Per protocol (PP) analysis included 8479 eligible patients from 1069 sites, gender; 5771 (68.06%) male and 2708 (31.94%) female with mean age 41.21 ± 12.74 years. Total 8019 (94.57%) patients had FoS and 460 (5.43%) patients had focal to bilateral tonic-clonic seizures (FBTCs). In FoS, 4105 (51.19%) patients switched from LEV to BRV whereas 3914 (48.81%) switched from other ASMs to BRV. BAEs accounted for 2059 (50.16%) patients in LEV to BRV switch versus 133 (3.39%) in other ASM to BRV switch. Post switch, LEV-associated BAEs reduced irrespective of being used as monotherapy 85.65% (p < 0.001) or as an adjuvant therapy 83.71% (p < 0.001) at BRV dosage of 50 to 100 mg BID. This RWE showed the utility of BRV as mono component as an initial add-on strategy in FoS cases.
BRV remains a pertinent therapeutic choice for FoS for the treatment naïve and/or BAE cases. Exposure of LEV leads to considerable BAEs compared to patients without LEV exposure. Patients who switched to BRV due to LEV-induced BAEs significantly improved tolerability with BRV irrespective being used as monotherapy or as adjuvant therapy.
Current study was planned to understand the clinical role and relevance of third-generation anti-seizure medication (ASM), brivaracetam (BRV) in the real world settings of India. Outcome of the study highlighted that BRV is an emerging, potential and safe ASM treatment option for epilepsy in Indian context. Many patients with epilepsy who are not able to tolerate the other ASM including levetiracetam (LEV) primarily due to behavioral side effects improves tolerability post switch to BRV, additionally results are consistent either BRV being used as an adjuvant therapy or as monotherapy therapy.
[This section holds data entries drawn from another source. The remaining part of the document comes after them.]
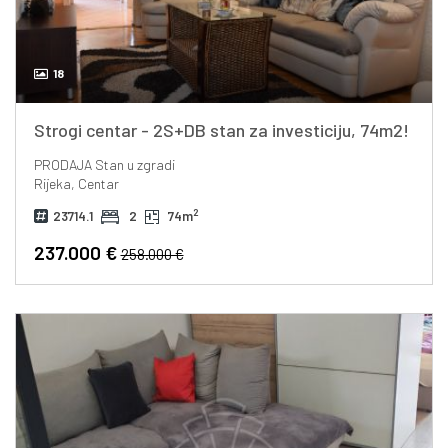
18
Strogi centar - 2S+DB stan za investiciju, 74m2!
PRODAJA
Stan u zgradi
Rijeka, Centar
2
23714.1
2
74m
237.000 €
258.000 €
布瓦西坦(BRV)是一种第三代抗癫痫药物(ASM),具有强大的构象受体域结合能力、更快的血脑屏障(BBB)通透性和更好的耐受性,使其有可能作为局灶性发作(FoS)的一线或一线附加治疗策略。以下研究旨在进一步了解BRV在印度现实环境中的作用和相关性。
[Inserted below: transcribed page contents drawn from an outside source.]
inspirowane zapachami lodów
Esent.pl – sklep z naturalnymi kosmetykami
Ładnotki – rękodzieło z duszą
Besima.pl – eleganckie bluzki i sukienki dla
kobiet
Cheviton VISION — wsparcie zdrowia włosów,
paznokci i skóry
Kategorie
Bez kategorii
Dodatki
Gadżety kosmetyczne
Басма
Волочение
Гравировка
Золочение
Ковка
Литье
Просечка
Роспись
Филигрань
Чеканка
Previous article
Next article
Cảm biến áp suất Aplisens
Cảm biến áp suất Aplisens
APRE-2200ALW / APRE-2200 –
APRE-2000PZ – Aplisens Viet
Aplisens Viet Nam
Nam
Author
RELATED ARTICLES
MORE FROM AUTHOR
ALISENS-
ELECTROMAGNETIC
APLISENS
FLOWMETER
这是一项在印度各地对FoS患者进行的多中心、横断面、非干预性研究。该研究得到了中央独立伦理委员会的批准。使用SPSS 29.0.1.0进行描述性和分析性统计。
符合方案(PP)分析纳入了来自1069个地点的8479例合格患者,性别方面,5771例(68.06%)为男性,2708例(31.94%)为女性,平均年龄41.21±12.74岁。共有8019例(94.57%)患者为FoS,460例(5.43%)患者为局灶性继发全面强直阵挛发作(FBTCs)。在FoS中,4105例(51.19%)患者从左乙拉西坦(LEV)转换为BRV,而3914例(48.81%)患者从其他ASM转换为BRV。在从LEV转换为BRV的患者中,2059例(50.16%)出现不良事件(BAEs),而在从其他ASM转换为BRV的患者中,这一比例为133例(3.39%)。转换后,无论BRV剂量为50至100mg每日两次时作为单药治疗(85.65%,p<0.001)还是辅助治疗(83.71%,p<0.001),与LEV相关的BAEs均减少。这项真实世界证据显示了BRV作为单一组分在FoS病例中作为初始附加治疗策略的效用。
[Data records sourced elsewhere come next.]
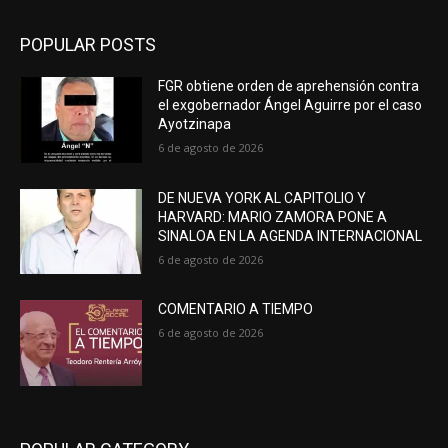
POPULAR POSTS
FGR obtiene orden de aprehensión contra
el exgobernador Ángel Aguirre por el caso
Ayotzinapa
6 de agosto de 2026
DE NUEVA YORK AL CAPITOLIO Y
HARVARD: MARIO ZAMORA PONE A
SINALOA EN LA AGENDA INTERNACIONAL
6 de agosto de 2026
COMENTARIO A TIEMPO
6 de agosto de 2026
BRV仍然是初治和/或BAE病例FoS的相关治疗选择。与未接触LEV的患者相比,接触LEV会导致相当多的BAEs。因LEV诱导的BAEs而转换为BRV的患者,无论BRV作为单药治疗还是辅助治疗,耐受性均显著提高。
当前研究旨在了解第三代抗癫痫药物(ASM)布瓦西坦(BRV)在印度现实环境中的临床作用和相关性。研究结果强调,在印度背景下,BRV是一种新兴、有潜力且安全的ASM癫痫治疗选择。许多主要因行为副作用而无法耐受包括左乙拉西坦(LEV)在内的其他ASM的癫痫患者,转换为BRV后耐受性提高,此外,无论BRV用作辅助治疗还是单药治疗,结果都是一致的。